Prioritizing an immediate reentry into the deal on a compliance-for-compliance basis is the most effective strategy to curbing the Iranian nuclear program and will serve as a starting point for follow-on negotiations on other areas of concern, such as Iran’s missile program and support for proxy groups.
- Iran is closer to a nuclear weapon now than when President Donald Trump came into office and abandoned the agreement. However, Iran is not yet producing a nuclear weapon nor is Tehran acting recklessly. While an IAEA report from November 2020 shows that Iran’s stockpile of low-enriched uranium has increased by about 12 times the amount allowed under the JCPOA, IAEA nuclear inspectors continue to have access to Iran’s nuclear facilities — providing real-time reports on enrichment activities and demonstrating that the door remains open for returning to the nuclear deal.
- The Trump administration’s failed maximum pressure strategy brought the United States and Iran to the brink of war twice. A return to diplomacy and swift reentry into the JCPOA will help de-escalate tensions and avoid another crisis before the Biden administration can work to manage Iran’s other threatening behaviors.
- There is a short window of opportunity to curb Iranian escalation. Legislation passed by the Iranian parliament in December requires Iran to enrich uranium to 20% — a small step away from weapons-grade — and limit international inspector access to its facilities around the end of February unless it receives the sanctions relief promised by the JCPOA. This move could cut the number of inspectors in the country in half and limit critical access and verification tools. The Iranian presidential elections to be held in June 2021 shorten the window for the Biden administration to bring Iran back into compliance before Iranian leadership changes hands, possibly to a hardliner.

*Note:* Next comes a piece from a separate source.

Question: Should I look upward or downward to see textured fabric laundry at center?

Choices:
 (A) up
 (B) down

- Re-entering the JCPOA is in the security interests of U.S. allies. European allies remain in the deal and still view it as “the best means of bringing greater security to the region” and preventing a nuclear-armed Iran. Accordingly, U.S. allies are united in their call for Washington to uphold the commitments it made under the original deal.
- American credibility is being closely scrutinized by the leadership in Pyongyang and other nuclear-armed states. If the United States is not seen as a trustworthy negotiating partner, North Korea will likely have little incentive to reentering serious negotiations over its nuclear program.